__STUDY MATERIAL__.

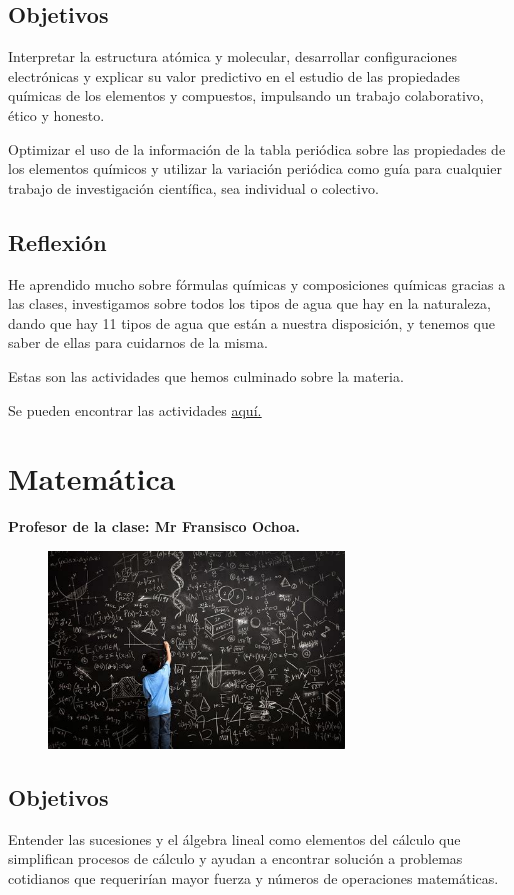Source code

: \documentclass[a4paper, 12pt]{article}
\begin{document}
\subsection{Objetivos}
Interpretar la estructura atómica y molecular, desarrollar configuraciones electrónicas y explicar su valor predictivo en el estudio de las propiedades químicas de los elementos y compuestos, impulsando un trabajo colaborativo, ético y honesto.

Optimizar el uso de la información de la tabla periódica sobre las propiedades de los elementos químicos y utilizar la variación periódica como guía para cualquier trabajo de investigación científica, sea individual o colectivo.

\subsection{Reflexión}
He aprendido mucho sobre fórmulas químicas y composiciones químicas gracias a las clases, investigamos sobre todos los tipos de agua que hay en la naturaleza, dando que hay 11 tipos de agua que están a nuestra disposición, y tenemos que saber de ellas para cuidarnos de la misma.

Estas son las actividades que hemos culminado sobre la materia.

Se pueden encontrar las actividades \href{https://drive.google.com/drive/folders/1sVpbMzXSFN_uNBDNxBb1wdva3F2rRT37?usp=sharing}{\underline{aquí.}}

\section{Matemática}
\textbf{Profesor de la clase: Mr Fransisco Ochoa.}
\begin{figure}[h!]
  \includegraphics[width=0.7\textwidth, center]{math.jpeg}
\end{figure}

\subsection{Objetivos}
Entender las sucesiones y el álgebra lineal como elementos del cálculo que simplifican procesos de cálculo y ayudan a encontrar solución a problemas cotidianos que requerirían mayor fuerza y números de operaciones matemáticas.
\end{document}
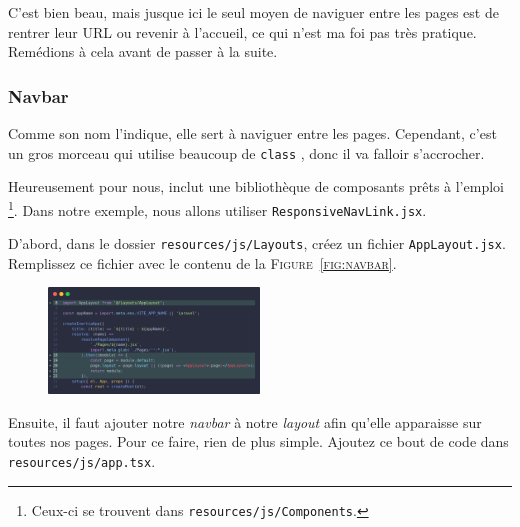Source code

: C'est bien beau, mais jusque ici le seul moyen de naviguer entre les pages est de rentrer leur URL ou revenir à l'accueil, ce qui n'est ma foi pas très pratique. Remédions à cela avant de passer à la suite.

\subsubsection[Navbar]{Navbar}\label{sec:navbar}



Comme son nom l'indique, elle sert à naviguer entre les pages. Cependant, c'est un gros morceau qui utilise beaucoup de \verb|class| \tailwind{}, donc il va falloir s'accrocher.

Heureusement pour nous, \react{} inclut une bibliothèque de composants prêts à l'emploi \footnote{Ceux-ci se trouvent dans \texttt{resources/js/Components}.}. Dans notre exemple, nous allons utiliser \texttt{ResponsiveNavLink.jsx}.

D'abord, dans le dossier \verb|resources/js/Layouts|, créez un fichier \verb|AppLayout.jsx|. Remplissez ce fichier avec le contenu de la \textsc{Figure~\ref{fig:navbar}}.

\begin{figure}
    \vspace{-1.2cm}
    \includegraphics[width=0.5\textwidth]{figures-C1/app.jsx.png}
\end{figure}

\enlargethispage{2\baselineskip}

Ensuite, il faut ajouter notre \textit{navbar} à notre \textit{layout} afin qu'elle apparaisse sur toutes nos pages. Pour ce faire, rien de plus simple. Ajoutez ce bout de code dans \texttt{resources/js/app.tsx}.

__ABOUT THIS TASK__. Each line above that contains "actividades" must be copied out.

__YOUR SOLUTION__.
Estas son las actividades que hemos culminado sobre la materia.
Se pueden encontrar las actividades \href{https://drive.google.com/drive/folders/1sVpbMzXSFN_uNBDNxBb1wdva3F2rRT37?usp=sharing}{\underline{aquí.}}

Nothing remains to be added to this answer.